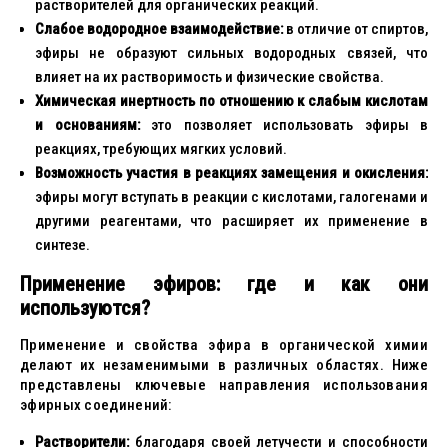
растворителей для органических реакций.
Слабое водородное взаимодействие:
в отличие от спиртов,
эфиры не образуют сильных водородных связей, что
влияет на их растворимость и физические свойства.
Химическая инертность по отношению к слабым кислотам
и основаниям:
это позволяет использовать эфиры в
реакциях, требующих мягких условий.
Возможность участия в реакциях замещения и окисления:
эфиры могут вступать в реакции с кислотами, галогенами и
другими реагентами, что расширяет их применение в
синтезе.
Применение эфиров: где и как они
используются?
Применение и свойства эфира в органической химии
делают их незаменимыми в различных областях. Ниже
представлены ключевые направления использования
эфирных соединений:
Растворители:
благодаря своей летучести и способности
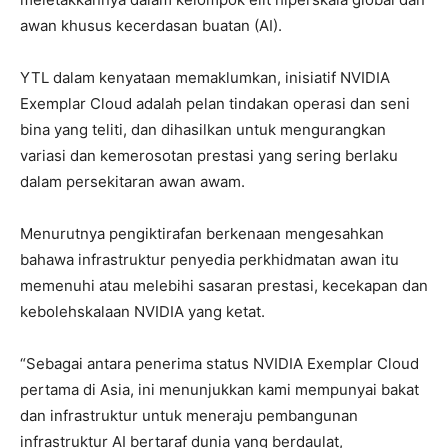
awan khusus kecerdasan buatan (AI).
YTL dalam kenyataan memaklumkan, inisiatif NVIDIA
Exemplar Cloud adalah pelan tindakan operasi dan seni
bina yang teliti, dan dihasilkan untuk mengurangkan
variasi dan kemerosotan prestasi yang sering berlaku
dalam persekitaran awan awam.
Menurutnya pengiktirafan berkenaan mengesahkan
bahawa infrastruktur penyedia perkhidmatan awan itu
memenuhi atau melebihi sasaran prestasi, kecekapan dan
kebolehskalaan NVIDIA yang ketat.
“Sebagai antara penerima status NVIDIA Exemplar Cloud
pertama di Asia, ini menunjukkan kami mempunyai bakat
dan infrastruktur untuk meneraju pembangunan
infrastruktur AI bertaraf dunia yang berdaulat,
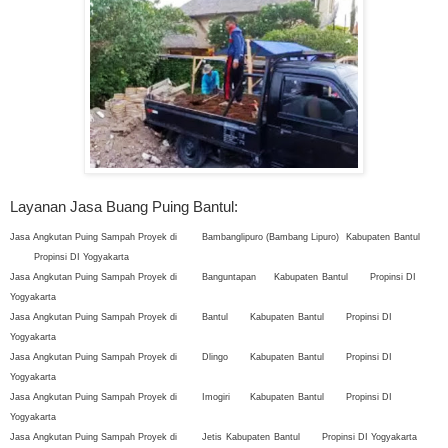
Layanan Jasa Buang Puing Bantul:
Jasa Angkutan Puing Sampah Proyek di
Bambanglipuro (Bambang Lipuro)
Kabupaten
Bantul
Propinsi DI Yogyakarta
Jasa Angkutan Puing Sampah Proyek di
Banguntapan
Kabupaten
Bantul
Propinsi DI
Yogyakarta
Jasa Angkutan Puing Sampah Proyek di
Bantul
Kabupaten
Bantul
Propinsi DI
Yogyakarta
Jasa Angkutan Puing Sampah Proyek di
Dlingo
Kabupaten
Bantul
Propinsi DI
Yogyakarta
Jasa Angkutan Puing Sampah Proyek di
Imogiri
Kabupaten
Bantul
Propinsi DI
Yogyakarta
Jasa Angkutan Puing Sampah Proyek di
Jetis
Kabupaten
Bantul
Propinsi DI Yogyakarta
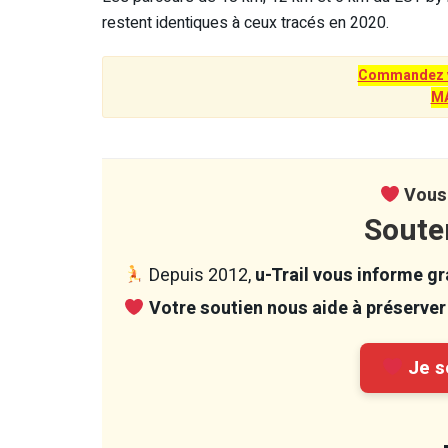
restent identiques à ceux tracés en 2020.
Commandez vo
M
Vous 
Soute
Depuis 2012,
u-Trail vous informe gra
Votre soutien nous aide à préserver 
Je so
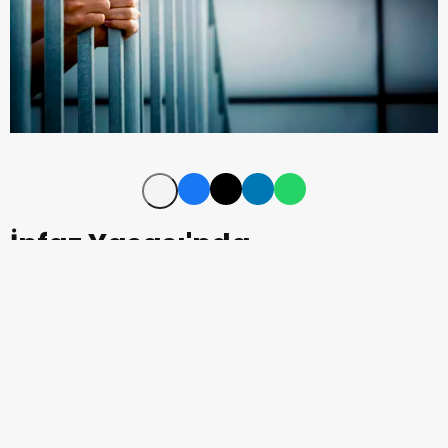
İnfaz Yasası'nda
sadeleştirme ve eşitlik
Adalet Bakanlığı'nın üzerinde
çalıştığı 10. Yargı Paketi
önümüzdeki günlerde Meclis
gündemine gelecek.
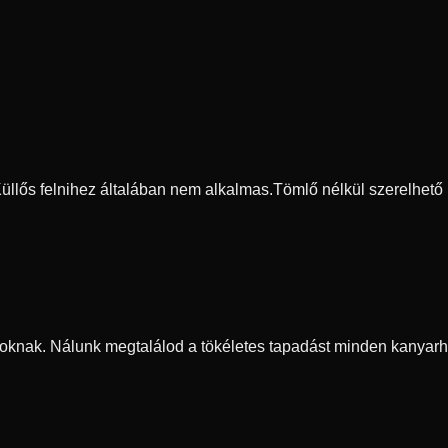
 Küllős felnihez általában nem alkalmas.
Tömlő nélkül szerelhető
oknak. Nálunk megtalálod a tökéletes tapadást minden kanyarh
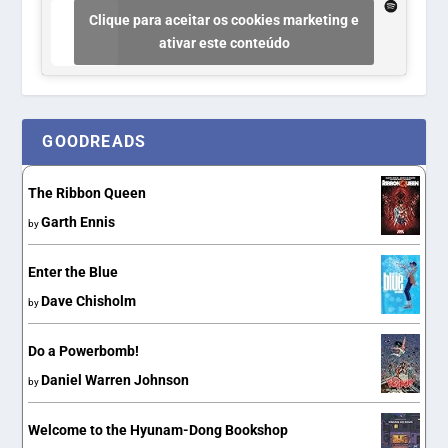
Clique para aceitar os cookies marketing e
ativar este conteúdo
GOODREADS
The Ribbon Queen
Garth Ennis
by
Enter the Blue
Dave Chisholm
by
Do a Powerbomb!
Daniel Warren Johnson
by
Welcome to the Hyunam-Dong Bookshop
══════
__Exercise requirements__: Reproduce the records in full and leave the images behind.

__Answer__:
растворителей для органических реакций.
Слабое водородное взаимодействие:
в отличие от спиртов,
эфиры не образуют сильных водородных связей, что
влияет на их растворимость и физические свойства.
Химическая инертность по отношению к слабым кислотам
и основаниям:
это позволяет использовать эфиры в
реакциях, требующих мягких условий.
Возможность участия в реакциях замещения и окисления:
эфиры могут вступать в реакции с кислотами, галогенами и
другими реагентами, что расширяет их применение в
синтезе.
Применение эфиров: где и как они
используются?
Применение и свойства эфира в органической химии
делают их незаменимыми в различных областях. Ниже
представлены ключевые направления использования
эфирных соединений:
Растворители:
благодаря своей летучести и способности
awan khusus kecerdasan buatan (AI).
YTL dalam kenyataan memaklumkan, inisiatif NVIDIA
Exemplar Cloud adalah pelan tindakan operasi dan seni
bina yang teliti, dan dihasilkan untuk mengurangkan
variasi dan kemerosotan prestasi yang sering berlaku
dalam persekitaran awan awam.
Menurutnya pengiktirafan berkenaan mengesahkan
bahawa infrastruktur penyedia perkhidmatan awan itu
memenuhi atau melebihi sasaran prestasi, kecekapan dan
kebolehskalaan NVIDIA yang ketat.
“Sebagai antara penerima status NVIDIA Exemplar Cloud
pertama di Asia, ini menunjukkan kami mempunyai bakat
dan infrastruktur untuk meneraju pembangunan
infrastruktur AI bertaraf dunia yang berdaulat,
Layanan Jasa Buang Puing Bantul:
Jasa Angkutan Puing Sampah Proyek di
Bambanglipuro (Bambang Lipuro)
Kabupaten
Bantul
Propinsi DI Yogyakarta
Jasa Angkutan Puing Sampah Proyek di
Banguntapan
Kabupaten
Bantul
Propinsi DI
Yogyakarta
Jasa Angkutan Puing Sampah Proyek di
Bantul
Kabupaten
Bantul
Propinsi DI
Yogyakarta
Jasa Angkutan Puing Sampah Proyek di
Dlingo
Kabupaten
Bantul
Propinsi DI
Yogyakarta
Jasa Angkutan Puing Sampah Proyek di
Imogiri
Kabupaten
Bantul
Propinsi DI
Yogyakarta
Jasa Angkutan Puing Sampah Proyek di
Jetis
Kabupaten
Bantul
Propinsi DI Yogyakarta
restent identiques à ceux tracés en 2020.
Commandez vo
M
Vous 
Soute
Depuis 2012,
u-Trail vous informe gra
Votre soutien nous aide à préserver 
Je so
İnfaz Yasası'nda
sadeleştirme ve eşitlik
Adalet Bakanlığı'nın üzerinde
çalıştığı 10. Yargı Paketi
önümüzdeki günlerde Meclis
gündemine gelecek.
 Küllős felnihez általában nem alkalmas.
Tömlő nélkül szerelhető
oknak. Nálunk megtalálod a tökéletes tapadást minden kanyarh
Clique para aceitar os cookies marketing e
ativar este conteúdo
GOODREADS
The Ribbon Queen
Garth Ennis
by
Enter the Blue
Dave Chisholm
by
Do a Powerbomb!
Daniel Warren Johnson
by
Welcome to the Hyunam-Dong Bookshop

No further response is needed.